[SCHRIFTELIJKE OPDRACHT 1]: Selecteer in de rijen hieronder elke rij waarin het woord "parking" voorkomt en neem die rijen ongewijzigd over. Hoofdletters en kleine letters tellen mee.

--

Artikel 15: Verplichtingen aanvragers gemeentegarantie

  • 1.

    De aanvraag voor een gemeentegarantie dient schriftelijk te worden ingediend en tenminste te bevatten:

    • een gemotiveerd verzoek voor de gemeentegarantie met duidelijke omschrijving van het doel waarvoor de lening onder gemeentegarantie zal worden aangewend;

    • een actueel exemplaar van de statuten van de aanvrager;

    • de begroting van afgelopen, huidig en volgend boekjaar van de organisatie alsmede de, door kascontrole of accountant goedgekeurde jaarrekeningen over de afgelopen twee boekjaren;

    • de voorwaarden van de af te sluiten geldlening onder gemeentegarantie;

    • minimaal twee afwijzingen van algemeen erkende financiële instellingen om de betreffende lening zonder gemeentegarantie te verstrekken.

--

[SCHRIFTELIJKE OPDRACHT 2]: Kopieer uit de tekst over de gemeentegarantie hierboven het gedeelte vanaf "De aanvraag voor" tot en met "gemeentegarantie te verstrekken.".

[GEGEVENSRIJEN]:
--

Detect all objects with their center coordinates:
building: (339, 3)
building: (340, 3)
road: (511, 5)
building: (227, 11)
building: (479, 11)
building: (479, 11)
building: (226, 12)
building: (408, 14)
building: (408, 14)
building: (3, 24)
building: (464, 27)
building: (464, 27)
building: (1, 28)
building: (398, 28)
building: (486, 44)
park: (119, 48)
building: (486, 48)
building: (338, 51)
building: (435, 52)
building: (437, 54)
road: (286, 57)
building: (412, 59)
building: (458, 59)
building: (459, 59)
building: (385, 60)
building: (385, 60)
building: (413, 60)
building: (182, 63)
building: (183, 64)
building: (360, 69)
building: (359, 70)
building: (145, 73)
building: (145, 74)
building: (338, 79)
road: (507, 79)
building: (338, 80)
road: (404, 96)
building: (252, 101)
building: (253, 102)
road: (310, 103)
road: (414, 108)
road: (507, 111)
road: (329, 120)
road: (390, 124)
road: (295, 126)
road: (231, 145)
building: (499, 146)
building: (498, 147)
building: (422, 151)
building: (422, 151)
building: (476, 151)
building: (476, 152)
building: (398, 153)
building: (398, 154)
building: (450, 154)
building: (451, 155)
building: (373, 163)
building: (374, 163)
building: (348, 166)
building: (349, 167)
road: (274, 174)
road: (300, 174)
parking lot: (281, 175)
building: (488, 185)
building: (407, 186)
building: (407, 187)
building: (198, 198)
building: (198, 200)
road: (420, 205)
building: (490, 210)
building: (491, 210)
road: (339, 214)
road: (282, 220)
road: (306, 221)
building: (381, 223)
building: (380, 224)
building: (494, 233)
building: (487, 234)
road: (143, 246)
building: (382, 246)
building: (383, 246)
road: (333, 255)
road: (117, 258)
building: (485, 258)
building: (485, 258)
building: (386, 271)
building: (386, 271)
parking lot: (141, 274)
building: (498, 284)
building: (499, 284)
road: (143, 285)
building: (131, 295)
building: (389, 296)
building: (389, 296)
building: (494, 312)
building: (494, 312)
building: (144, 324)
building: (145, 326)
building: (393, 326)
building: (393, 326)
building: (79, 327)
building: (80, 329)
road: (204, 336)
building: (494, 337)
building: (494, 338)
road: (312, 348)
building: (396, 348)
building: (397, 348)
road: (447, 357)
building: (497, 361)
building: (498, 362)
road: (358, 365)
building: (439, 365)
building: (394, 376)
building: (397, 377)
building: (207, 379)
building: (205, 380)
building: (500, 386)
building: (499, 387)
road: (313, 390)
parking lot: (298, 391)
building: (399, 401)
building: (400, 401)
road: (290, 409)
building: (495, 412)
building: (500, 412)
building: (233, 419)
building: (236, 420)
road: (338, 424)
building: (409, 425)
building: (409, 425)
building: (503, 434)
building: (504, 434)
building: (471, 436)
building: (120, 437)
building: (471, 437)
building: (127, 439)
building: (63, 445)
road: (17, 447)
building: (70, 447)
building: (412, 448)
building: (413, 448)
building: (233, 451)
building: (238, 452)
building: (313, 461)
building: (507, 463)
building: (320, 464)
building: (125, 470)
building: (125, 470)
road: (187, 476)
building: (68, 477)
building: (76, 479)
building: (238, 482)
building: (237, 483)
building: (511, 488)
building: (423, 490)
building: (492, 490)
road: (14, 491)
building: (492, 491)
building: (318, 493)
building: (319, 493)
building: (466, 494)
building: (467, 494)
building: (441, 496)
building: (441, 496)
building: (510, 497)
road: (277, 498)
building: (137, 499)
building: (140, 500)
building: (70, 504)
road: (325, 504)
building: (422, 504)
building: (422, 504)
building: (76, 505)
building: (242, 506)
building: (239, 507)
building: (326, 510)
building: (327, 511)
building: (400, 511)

--

[RESULTAAT 1]:
parking lot: (281, 175)
parking lot: (141, 274)
parking lot: (298, 391)

[RESULTAAT 2]:
De aanvraag voor een gemeentegarantie dient schriftelijk te worden ingediend en tenminste te bevatten:

    • een gemotiveerd verzoek voor de gemeentegarantie met duidelijke omschrijving van het doel waarvoor de lening onder gemeentegarantie zal worden aangewend;

    • een actueel exemplaar van de statuten van de aanvrager;

    • de begroting van afgelopen, huidig en volgend boekjaar van de organisatie alsmede de, door kascontrole of accountant goedgekeurde jaarrekeningen over de afgelopen twee boekjaren;

    • de voorwaarden van de af te sluiten geldlening onder gemeentegarantie;

    • minimaal twee afwijzingen van algemeen erkende financiële instellingen om de betreffende lening zonder gemeentegarantie te verstrekken.